» **EXTRACTED TEXT**:
*****
Please ensure Javascript is enabled for purposes of website accessibility

Sentencing and corrections reform in Wisconsin: Looking back, looking ahead

By: Bridgetower Media Newswires//January 24, 2017//

Sentencing and corrections reform in Wisconsin: Looking back, looking ahead

By: Bridgetower Media Newswires//January 24, 2017//

Listen to this article
Michael O’Hear is a professor of law at Marquette University Law School. Michael O’Hear’s book, Wisconsin Sentencing in the Tough-on-Crime Era, can be purchased through the website of the University of Wisconsin Press: https://uwpress.wisc.edu/books/5493.htm.
Michael O’Hear is a professor of law at Marquette University Law School. O’Hear’s book, “Wisconsin Sentencing in the Tough-on-Crime Era,” can be purchased through the website of the University of Wisconsin Press: https://uwpress.wisc.edu/books/5493.htm.

After about three decades of nearly continuous growth, Wisconsin’s prison population has stabilized over the past dozen years at about 22,000 to 23,000 inmates.

This stabilization has made corrections-related budgetary pressures seem more manageable and diminished the force of calls for fundamental sentencing and corrections reform. From a political and fiscal standpoint, the current prison population may well be sustainable indefinitely, despite its extraordinary size compared with historic norms.

It is quite possible, though, that the Legislature’s adoption of tougher drunken driving sentences in its last session will upset the new equilibrium. Chronically overcrowded facilities cannot easily absorb hundreds of additional inmates. If the state confronts the need to build a new prison, sentencing and corrections reform will again take center stage in discussions of public policy.
*****
» **DATA PROVIDED**:
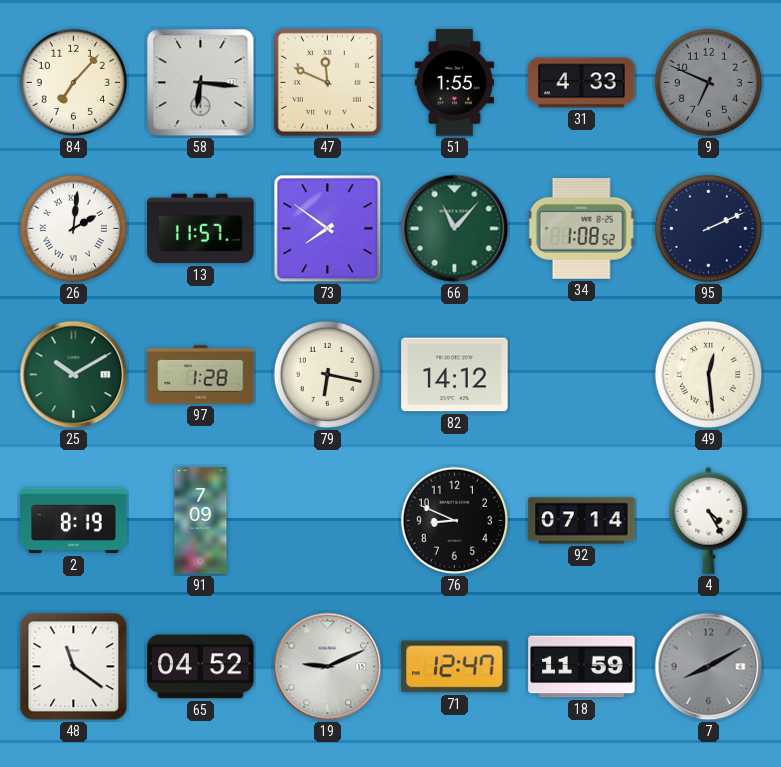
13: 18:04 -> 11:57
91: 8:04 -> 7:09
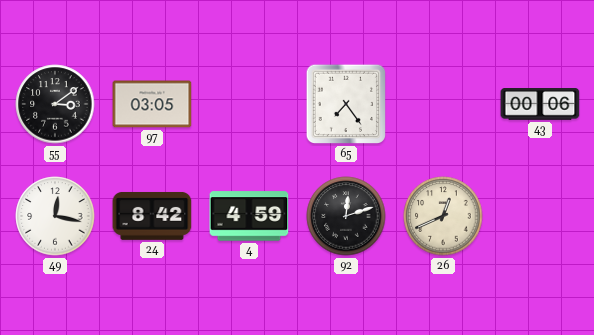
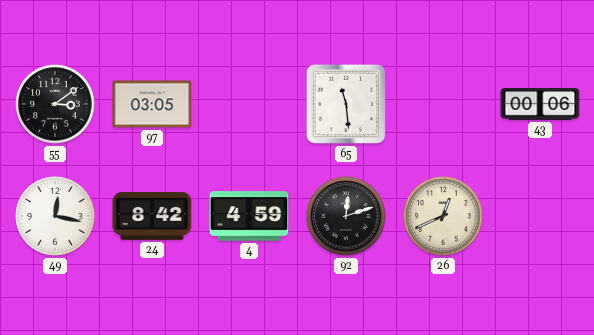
65: 7:24 -> 11:29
*****
According to the article on sentencing and corrections reform in Wisconsin, at roughly what level has the state's prison population stabilized over the past dozen years?

» **ANSWER TO THE TASK**:
About 22,000 to 23,000 inmates.